(Beginning of SOURCE DOCUMENT)
I want to draw a sort of local example, because they are easy to talk about. Following the apprehension for crime, the percentage of Māori who are prosecuted is far higher than for the percentage of non-Māori who are prosecuted. For the same crimes Māori are arrested at three times the rate of non-Māori, and here is the example. In the Waiariki electorate there were two similar examples that resulted in two vastly different outcomes. In one incident a Pākehā offender was in a boating accident that caused the death of an acquaintance. This person was discharged without conviction and ordered to pay a fine to St John Ambulance. In the other incident, two young Māori boys were involved in a jet ski accident, resulting in the death of a friend. They were both convicted even though they had participated in a restorative justice process and were close friends of the victim. This conviction will now hang over them for the rest of their lives.

The Tūhoe raids signalled serious flaws in how the police dealt with Māori communities and, thankfully, the police have moved to deal with that, having acknowledged that there were serious flaws in that. And, of course, the foreshore and seabed bill introduced by the Labour Government some years ago—it also acknowledged some serious flaws there. So it is not just about acknowledging that those are there; we have got to do something about it.

For our part, for the Māori Party part, it is that we need to try to keep people out of prison, out of the system, and get them back into the communities. We have raised a number of times through the media the need to look at a system-wide review and the United Nations has supported this by also recommending a review of the degree of inconsistencies and systematic bias against Māori at the different levels of the justice system.

Minister Sharples has also established Whare Ōranga Ake, and he is also working constantly with other Ministers to advance programmes that work to address the issues of offending such as Drivers of Crime, a youth justice plan.
(End of SOURCE DOCUMENT)
* BRIEF: Reproduce the passage on Māori and the justice system from "Minister Sharples has" through "youth justice plan.", changing "constantly" to "regularly".
(Beginning of AVAILABLE DATA)
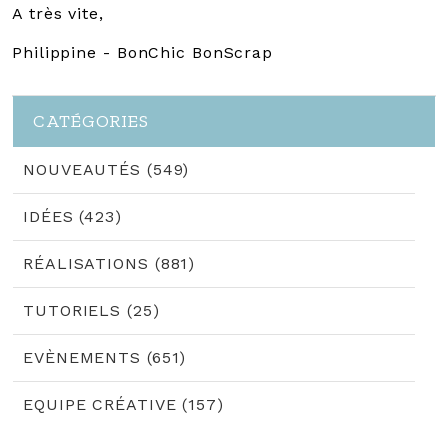
A très vite,
Philippine - BonChic BonScrap
CATÉGORIES
NOUVEAUTÉS (549)
IDÉES (423)
RÉALISATIONS (881)
TUTORIELS (25)
EVÈNEMENTS (651)
EQUIPE CRÉATIVE (157)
(End of AVAILABLE DATA)
* ANSWER SPACE:
Minister Sharples has also established Whare Ōranga Ake, and he is also working regularly with other Ministers to advance programmes that work to address the issues of offending such as Drivers of Crime, a youth justice plan.